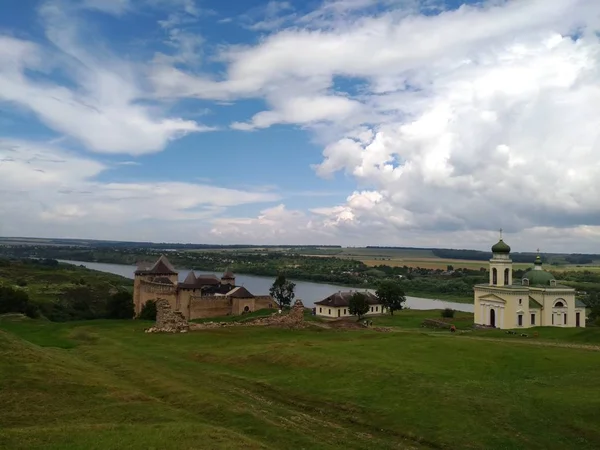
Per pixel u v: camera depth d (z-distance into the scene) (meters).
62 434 26.12
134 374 44.22
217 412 34.19
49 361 41.09
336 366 47.12
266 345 59.59
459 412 34.62
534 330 93.62
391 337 66.75
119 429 27.75
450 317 125.69
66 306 159.38
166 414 31.62
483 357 51.34
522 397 37.41
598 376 43.75
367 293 149.38
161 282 142.50
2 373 35.53
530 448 29.47
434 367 46.59
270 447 27.97
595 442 29.97
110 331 75.25
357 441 30.73
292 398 39.47
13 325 79.44
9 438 24.91
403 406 36.16
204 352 56.06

* * *

An exact retyping of each record, with no pictures, is the answer required.

**ANSWER TO THIS TASK**
Per pixel u v: camera depth d (z-distance into the scene) (meters).
62 434 26.12
134 374 44.22
217 412 34.19
49 361 41.09
336 366 47.12
266 345 59.59
459 412 34.62
534 330 93.62
391 337 66.75
119 429 27.75
450 317 125.69
66 306 159.38
166 414 31.62
483 357 51.34
522 397 37.41
598 376 43.75
367 293 149.38
161 282 142.50
2 373 35.53
530 448 29.47
434 367 46.59
270 447 27.97
595 442 29.97
110 331 75.25
357 441 30.73
292 398 39.47
13 325 79.44
9 438 24.91
403 406 36.16
204 352 56.06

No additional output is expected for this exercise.